April 8, 2018 – Update on ResearchGate’s copyright compliance status and progress towards a viable long-term solution for hosting and distributing articles on its site, ensuring that no unauthorized content is displayed at any time.
We encourage publishers to consider these important issues and to join the Coalition for Responsible Sharing and support the principles of protecting copyrighted material for the benefit of curated and certified science in the future.
An analysis undertaken during 2017 indicated that ResearchGate was making approximately 7.7 million copyright infringing articles available on its site. In addition, ResearchGate adds a total average of 150,000 articles with a publisher DOI to its site every month. Studies have indicated that most of the articles available through ResearchGate are likely distributed in breach of copyright. (Source)
Since 2015, numerous attempts to agree with ResearchGate on amicable solutions, including signing up to the STM Voluntary Principles of Article Sharing on Scholarly Collaboration Networks and implementing a user-friendly technical solution, remained unsuccessful. Therefore, a coalition of (initially) five publishers joined together to take collective action against ResearchGate. The Coalition for Responsible Sharing formed in October 2017, with the express goal of helping ResearchGate to become fully copyright-compliant.
Left with no other choice, members of the Coalition started to issue takedown notices to ResearchGate and two publishers asked the courts to clarify ResearchGate’s copyright responsibility.
Since its inception, the Coalition for Responsible Sharing has grown to represent 12 societies, not-for-profit and commercial publishers, and information analytics businesses.
Data shows the Coalition for Responsible Sharing has made progress. ResearchGate has reduced the number of infringing articles that it illicitly hosts from Coalition for Responsible Sharing members:
Despite this progress, the problem with illicitly distributed content on ResearchGate persists: ResearchGate has told the Coalition for Responsible Sharing that the removal of its papers from public display was a one-off action that will not be repeated. This means the estimated 4 million infringing articles on the site continue to grow by the day.
The Coalition for Responsible Sharing believes 1.4 million articles were removed proactively, and believes 4 million illicit articles remain on ResearchGate (based on a statistically relevant sample of over 150,000 articles).

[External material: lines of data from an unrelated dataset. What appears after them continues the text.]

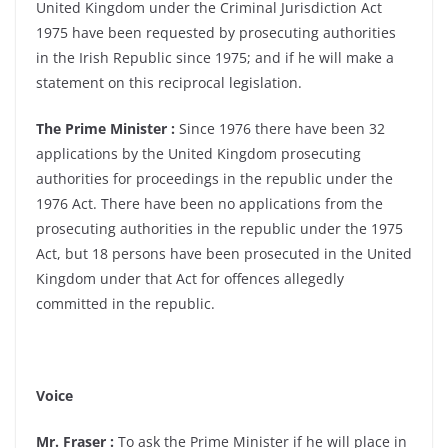
United Kingdom under the Criminal Jurisdiction Act
1975 have been requested by prosecuting authorities
in the Irish Republic since 1975; and if he will make a
statement on this reciprocal legislation.
The Prime Minister :
Since 1976 there have been 32
applications by the United Kingdom prosecuting
authorities for proceedings in the republic under the
1976 Act. There have been no applications from the
prosecuting authorities in the republic under the 1975
Act, but 18 persons have been prosecuted in the United
Kingdom under that Act for offences allegedly
committed in the republic.
Voice
Mr. Fraser :
To ask the Prime Minister if he will place in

Only viable solution: Determining articles’ copyright status before being made publicly available on ResearchGate
The Coalition for Responsible Sharing has offered ResearchGate an easy, viable long-term solution that would bring its site into copyright compliance. This would also enable and improve the sharing experience for both researchers and for ResearchGate. The Coalition’s proposal is based on the fundamental principle that illicitly hosted content must not be made public on the site at any time:
This system would provide an easy and seamless uploading experience for ResearchGate users while ensuring that no new content is posted on the site in contravention of agreements between authors and publishers. The Coalition believe this approach, as adopted by other media sites, is an acceptable and positive solution that ResearchGate can and should embrace.
Researchers want clarity on how to share their work publicly. Instead of providing this, ResearchGate insists that publishers and societies issue takedown notices whenever they identify unauthorized content on its site. This system means researchers upload content to the site, only for it to be taken down again shortly afterwards if the public hosting of the article is in breach of copyright. Establishing this as a standard operating procedure is both inefficient and disruptive to the research community. It will lead to more confusion and does not solve the fundamental problem of ResearchGate illicitly distributing copyrighted content.
ResearchGate’s preferred approach means it continues to add thousands of new infringing articles to its site every month in addition to the estimated 4 million existing articles it still hosts illicitly.
ResearchGate has also not yet addressed the fact that it is altering final published articles for its own gain, changing their metadata, putting articles into its own format and adding its company logo.
Under ResearchGate’s preferred approach of perpetual takedown notices, publishers must constantly check the version of each article uploaded to understand if it can be made available by ResearchGate. While publishers identify and verify these articles, content may get scraped and appear elsewhere, such as on pirate sites. This means publishers and societies will need to monitor the rest of the web for these articles too – no trivial task.
Added to this, publishers will then be under pressure to apply the same rules to other sharing sites. Each request, if granted, may well require a different technical approach by publishers.
The Coalition for Responsible Sharing is committed to open and transparent communication with all stakeholders. The Coalition’s success and resolve to tackle these remaining issues has seen its membership more than double since its formation in October last year to 12 members currently.
Members are issuing takedown notices to ResearchGate as a short-term measure to address illicit content growing on ResearchGate. To deliver a long-term solution, Elsevier and ACS are also pursuing litigation. These activities seek to convince ResearchGate to engage in meaningful discussions and find a true solution to its problem.
The Coalition for Responsible Sharing continues to be in close dialogue with ResearchGate. Our primary goal is to reach a negotiated settlement that satisfies our fundamental principles and expectations.